While I was looking for the ring, what I regretted most was that I had not taken pauses between activities during the preceding months. I moved from work to a coffee break to work to house chores to work. Everyday became a big blur that had no clear start or end. I was not aware of what I was doing. So, Hana gave me a precious lesson. Unintentionally, of course, but I still really appreciated her advice. She was my angel who carried an important message to me: pause and breathe before moving onto the next thing!

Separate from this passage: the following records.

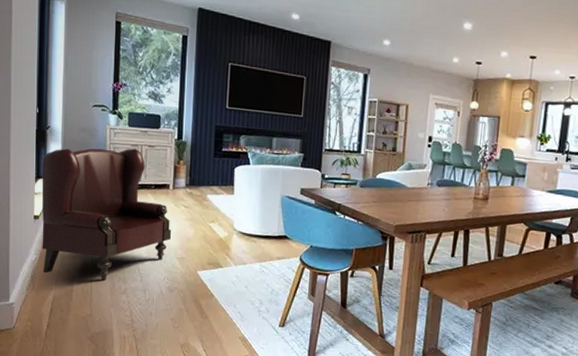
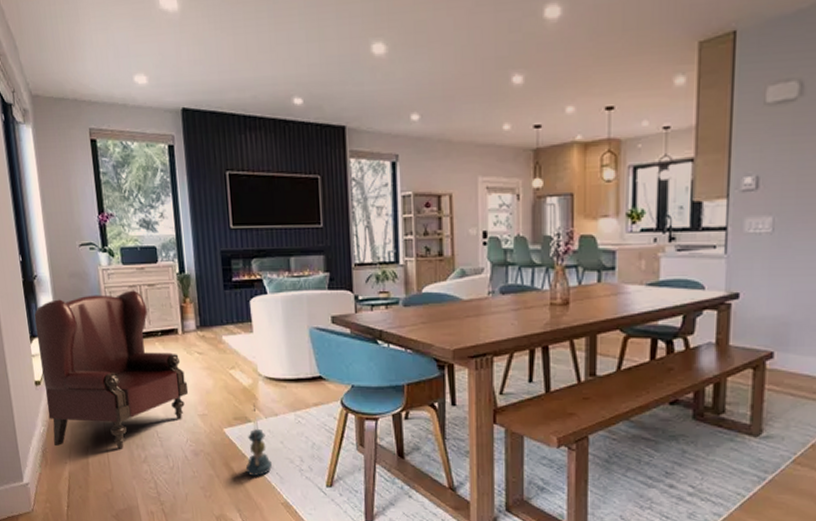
lantern: none [212,252,235,313] -> present [245,403,272,476]

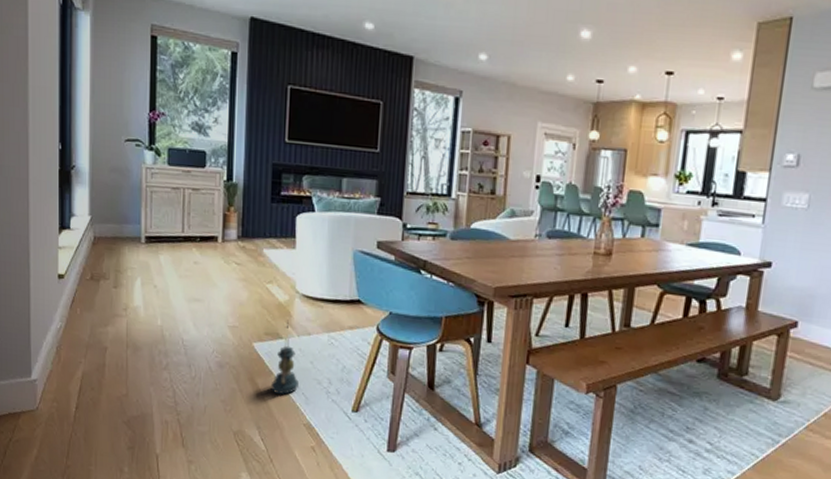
armchair: present [34,290,189,449] -> none [67,192,222,354]

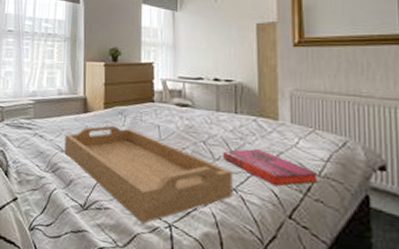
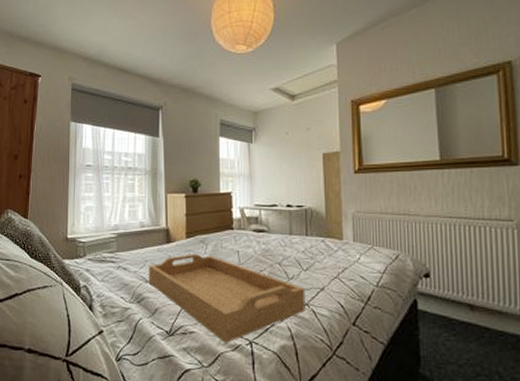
hardback book: present [223,149,319,187] -> none [296,267,377,299]

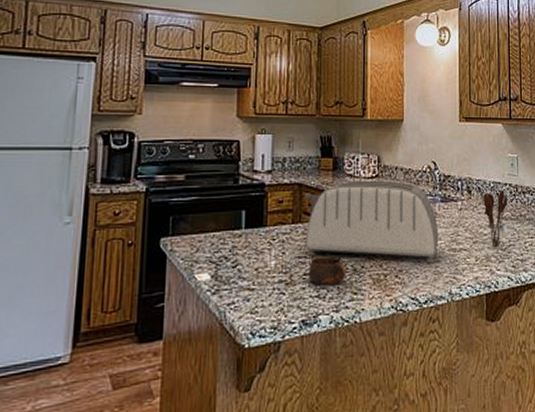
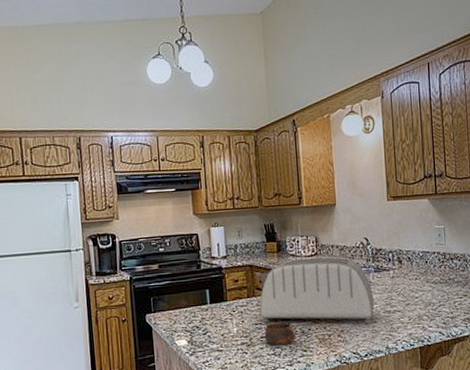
utensil holder: present [482,189,507,247] -> none [412,257,436,307]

Later that day, I went back to my bedroom because it was now a happy place where the ring miraculously re-emerged. There was a depression in the bed where Hana must’ve been sleeping. The sun was already low, and its orange light was coming into the room. And then I saw the shiny object on top of the chest of drawers reflecting the sunlight. This must have happened last Sunday as well and peaked Hana’s curiosity. She found a way to get up onto my chest of drawers, although she had never done it before and I had ruled it out as a possibility early on. I should never underestimate you, Hana.
I went to the kitchen where she was now sitting in front of the glass door facing the back yard. I stood behind her and looked at some of the last few oak leaves falling, and a squirrel running, just like she was doing with calm and peace. And then I took a couple of deep breaths before I went back to my bedroom to put my ring in a safe place where sunlight couldn’t reach it.